(READING TEXT)

How to think about prior effects on posterior distributions

The likelihoodists and frequentists have this approach of quantifying parameter uncertainty by treating the parameter as an estimator with a distribution obtained by bootstrap/jackknife resampling and successive refittings. The procedure is quite appealing because the interpretation is intuitive: the parameter estimate has an inherent variance which directly depends on the sample drawn. What has this equivalently “objective” quality in the Bayesian world?

Lots of us use weakly informative or convenient priors (e.g. symmetrical, beta(1,1), etc). We might eyeball graphs and then construct informative priors (which is cheating) or mess about with our priors as we fit the model to get better results (which is also cheating). However, all this has a direct implication on the variance of estimated parameters. This given, when presented with a Bayesian analysis, and wishing to decide whether it’s any good, how do we go about deciding whether the posterior distributions of parameters are reasonable especially when we do not share the same convictions about the priors chosen? In the wild, how much time do Bayesian analyses actually dedicate to justifying priors or to sensitivity analysis of them?

3 Likes

In the following I shall assume that you mean cheating as in violating the Likelihood Principle (LP).

Depends on exactly what graphs you’re talking about. Prior calibration is not cheating.

Again, got to be a tad careful here. Whilst changing the prior after “seeing” the data is technically violating the LP, it is important to have in mind that prior and likelihood are inextrincably linked, and often the prior can be seen as a regularisation of the likelihood. So in actual practice it is common and in my not humble opinion absolutely fine to adjust your prior if you can transparently show it doesn’t provide enough regularisation. The key word here is transparency. Bayesian analyses are in a way more open because one is forced to make the choice of prior explicit and justified. At least in theory.

This is a HUGE question, wrapped up in a few lines. “Any good” is not sharp enough a definition for a good answer, but along general lines, I look for whether the prior predictives make sense (in terms of substantive knowledge), whether the posterior predictives are consistent with observed data, how the posterior differs from the prior for a given parameter. In summary, loads of stuff.

Mileage may vary. I have been known to be quite nitpicky with others priors. Just ask @Bob_Carpenter how I’ve been nagging him about his most recent paper. As you might guess, I’m even more careful with priors in my own work, and dedicate a sizeable portion of my setup to eliciting and checking priors.

The very use of the term “objective” is questionable to start with. @andrewgelman has two papers on this topic which are worth reading: one with Cosma Shalizi and one with Chris Hennig. For a substantially different take, see this paper by James Berger.

6 Likes

Hey thank you @maxbiostat for the thought provoking reply.

Yes.

For example a scatter plot of the data. I think it’s cheating because it’s akin to looking at the data.

(End READING TEXT)
(SUPPLIED MATERIAL)

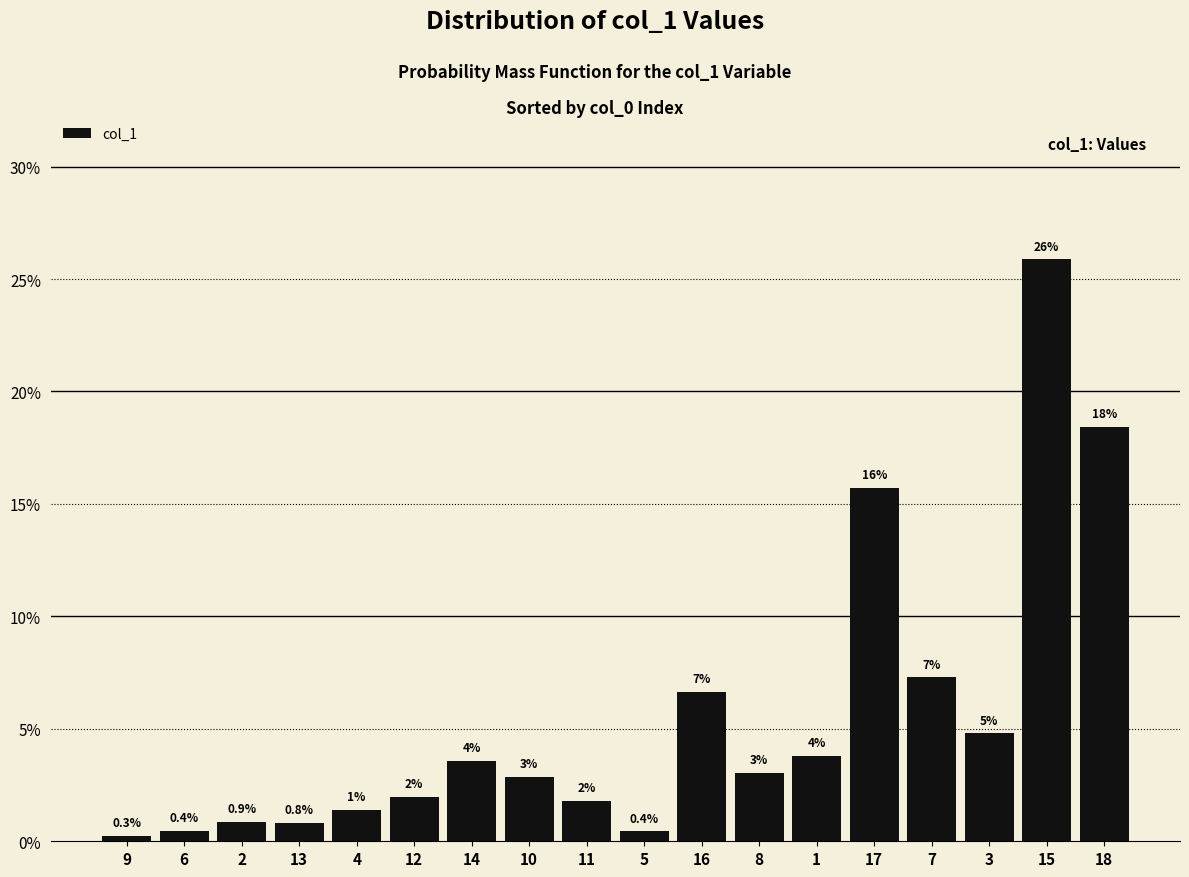

The value at 16 is 2.0. True or false?

False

(End SUPPLIED MATERIAL)

Answer from the forum thread on priors and posterior distributions:
(a) What examples of weakly informative or convenient priors does the opening post give?
(b) In the reply, what is called the key word when adjusting a prior?
(c) Who are the coauthors of the two papers by @andrewgelman that the reply recommends?

• ANSWER SECTION:
(a) Symmetrical priors and beta(1,1).
(b) Transparency.
(c) Cosma Shalizi and Chris Hennig.